> _Goal of the exercise_: If pictures are present, leave them out, and copy the data word for word.

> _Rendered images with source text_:
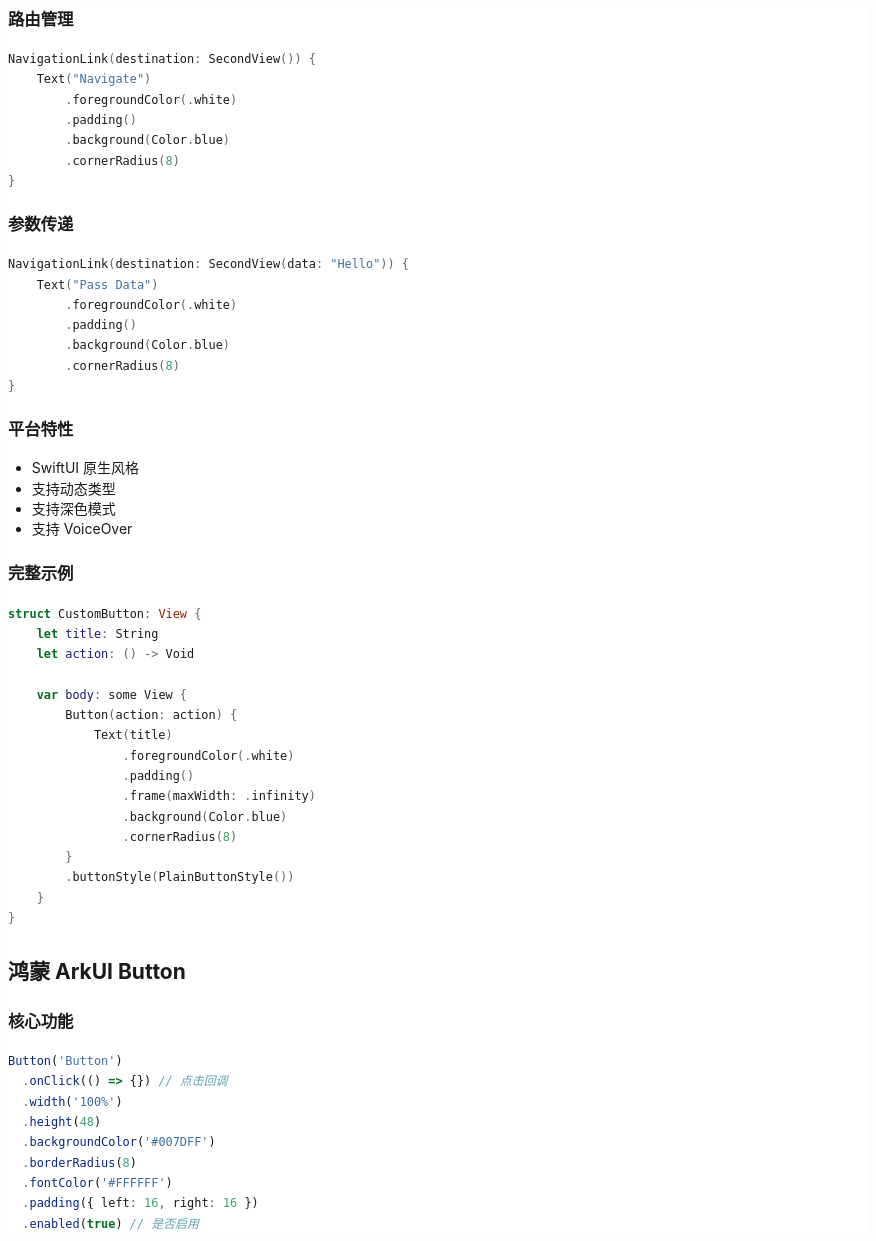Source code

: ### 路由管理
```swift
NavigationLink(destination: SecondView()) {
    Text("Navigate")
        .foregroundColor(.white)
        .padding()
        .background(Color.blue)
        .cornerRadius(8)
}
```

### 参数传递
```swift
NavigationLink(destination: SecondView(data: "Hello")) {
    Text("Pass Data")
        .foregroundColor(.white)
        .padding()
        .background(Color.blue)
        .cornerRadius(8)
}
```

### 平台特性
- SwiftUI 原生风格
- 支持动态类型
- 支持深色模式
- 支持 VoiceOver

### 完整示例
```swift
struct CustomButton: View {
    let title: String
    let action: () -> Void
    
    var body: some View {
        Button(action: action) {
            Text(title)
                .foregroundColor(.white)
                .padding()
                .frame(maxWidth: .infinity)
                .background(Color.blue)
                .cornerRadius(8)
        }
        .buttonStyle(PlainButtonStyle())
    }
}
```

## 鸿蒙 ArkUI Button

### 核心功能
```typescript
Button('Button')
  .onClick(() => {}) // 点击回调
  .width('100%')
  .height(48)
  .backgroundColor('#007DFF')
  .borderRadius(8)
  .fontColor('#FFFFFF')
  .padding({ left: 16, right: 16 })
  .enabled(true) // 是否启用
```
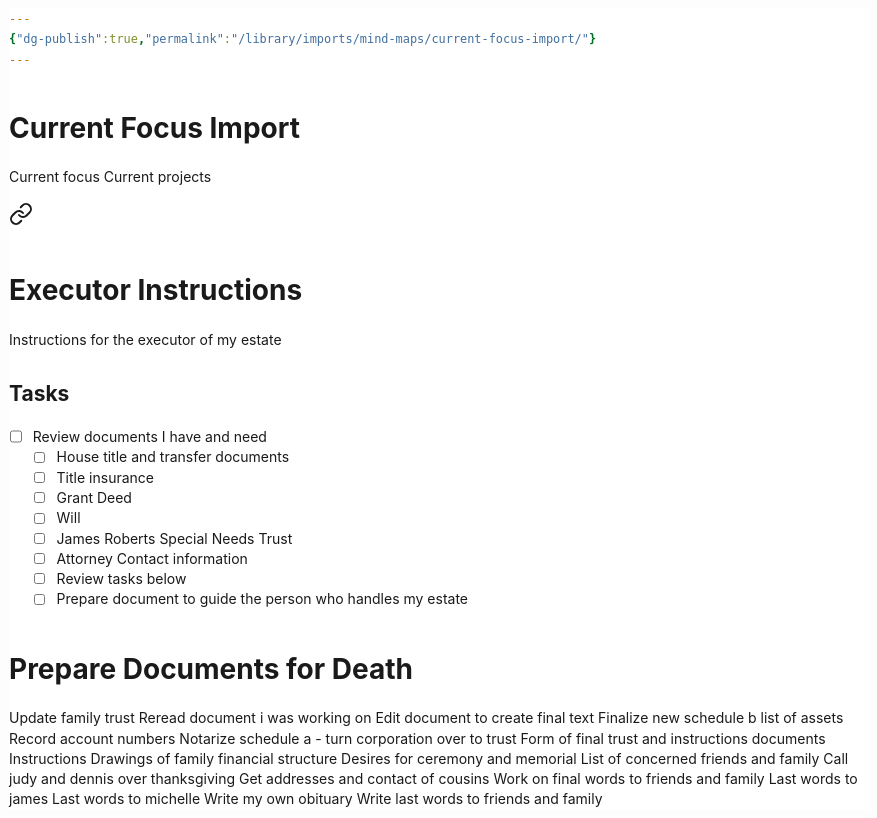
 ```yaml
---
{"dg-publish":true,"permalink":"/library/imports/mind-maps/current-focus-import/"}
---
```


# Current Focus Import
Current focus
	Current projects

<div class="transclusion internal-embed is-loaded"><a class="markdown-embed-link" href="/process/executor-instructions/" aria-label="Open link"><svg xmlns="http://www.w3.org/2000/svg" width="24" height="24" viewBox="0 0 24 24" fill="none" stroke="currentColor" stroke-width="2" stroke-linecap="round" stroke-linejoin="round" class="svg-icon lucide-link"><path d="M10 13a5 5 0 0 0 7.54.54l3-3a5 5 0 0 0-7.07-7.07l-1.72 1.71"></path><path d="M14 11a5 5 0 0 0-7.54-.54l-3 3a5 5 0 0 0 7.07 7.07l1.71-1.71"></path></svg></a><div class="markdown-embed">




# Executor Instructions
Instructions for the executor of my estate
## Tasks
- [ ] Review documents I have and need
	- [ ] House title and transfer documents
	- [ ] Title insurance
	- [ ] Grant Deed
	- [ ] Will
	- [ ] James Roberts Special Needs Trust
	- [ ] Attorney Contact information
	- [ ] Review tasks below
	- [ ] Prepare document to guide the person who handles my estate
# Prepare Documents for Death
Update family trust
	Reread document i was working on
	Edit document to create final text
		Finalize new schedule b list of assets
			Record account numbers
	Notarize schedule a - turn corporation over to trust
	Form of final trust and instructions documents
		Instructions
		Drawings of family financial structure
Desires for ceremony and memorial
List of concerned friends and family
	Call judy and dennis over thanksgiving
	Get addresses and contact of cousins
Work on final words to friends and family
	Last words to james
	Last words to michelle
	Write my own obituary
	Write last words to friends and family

> _Response_:
Source code

: ### 路由管理
```swift
NavigationLink(destination: SecondView()) {
    Text("Navigate")
        .foregroundColor(.white)
        .padding()
        .background(Color.blue)
        .cornerRadius(8)
}
```

### 参数传递
```swift
NavigationLink(destination: SecondView(data: "Hello")) {
    Text("Pass Data")
        .foregroundColor(.white)
        .padding()
        .background(Color.blue)
        .cornerRadius(8)
}
```

### 平台特性
- SwiftUI 原生风格
- 支持动态类型
- 支持深色模式
- 支持 VoiceOver

### 完整示例
```swift
struct CustomButton: View {
    let title: String
    let action: () -> Void
    
    var body: some View {
        Button(action: action) {
            Text(title)
                .foregroundColor(.white)
                .padding()
                .frame(maxWidth: .infinity)
                .background(Color.blue)
                .cornerRadius(8)
        }
        .buttonStyle(PlainButtonStyle())
    }
}
```

## 鸿蒙 ArkUI Button

### 核心功能
```typescript
Button('Button')
  .onClick(() => {}) // 点击回调
  .width('100%')
  .height(48)
  .backgroundColor('#007DFF')
  .borderRadius(8)
  .fontColor('#FFFFFF')
  .padding({ left: 16, right: 16 })
  .enabled(true) // 是否启用
```
 ```yaml
---
{"dg-publish":true,"permalink":"/library/imports/mind-maps/current-focus-import/"}
---
```


# Current Focus Import
Current focus
	Current projects

<div class="transclusion internal-embed is-loaded"><a class="markdown-embed-link" href="/process/executor-instructions/" aria-label="Open link"><svg xmlns="http://www.w3.org/2000/svg" width="24" height="24" viewBox="0 0 24 24" fill="none" stroke="currentColor" stroke-width="2" stroke-linecap="round" stroke-linejoin="round" class="svg-icon lucide-link"><path d="M10 13a5 5 0 0 0 7.54.54l3-3a5 5 0 0 0-7.07-7.07l-1.72 1.71"></path><path d="M14 11a5 5 0 0 0-7.54-.54l-3 3a5 5 0 0 0 7.07 7.07l1.71-1.71"></path></svg></a><div class="markdown-embed">




# Executor Instructions
Instructions for the executor of my estate
## Tasks
- [ ] Review documents I have and need
	- [ ] House title and transfer documents
	- [ ] Title insurance
	- [ ] Grant Deed
	- [ ] Will
	- [ ] James Roberts Special Needs Trust
	- [ ] Attorney Contact information
	- [ ] Review tasks below
	- [ ] Prepare document to guide the person who handles my estate
# Prepare Documents for Death
Update family trust
	Reread document i was working on
	Edit document to create final text
		Finalize new schedule b list of assets
			Record account numbers
	Notarize schedule a - turn corporation over to trust
	Form of final trust and instructions documents
		Instructions
		Drawings of family financial structure
Desires for ceremony and memorial
List of concerned friends and family
	Call judy and dennis over thanksgiving
	Get addresses and contact of cousins
Work on final words to friends and family
	Last words to james
	Last words to michelle
	Write my own obituary
	Write last words to friends and family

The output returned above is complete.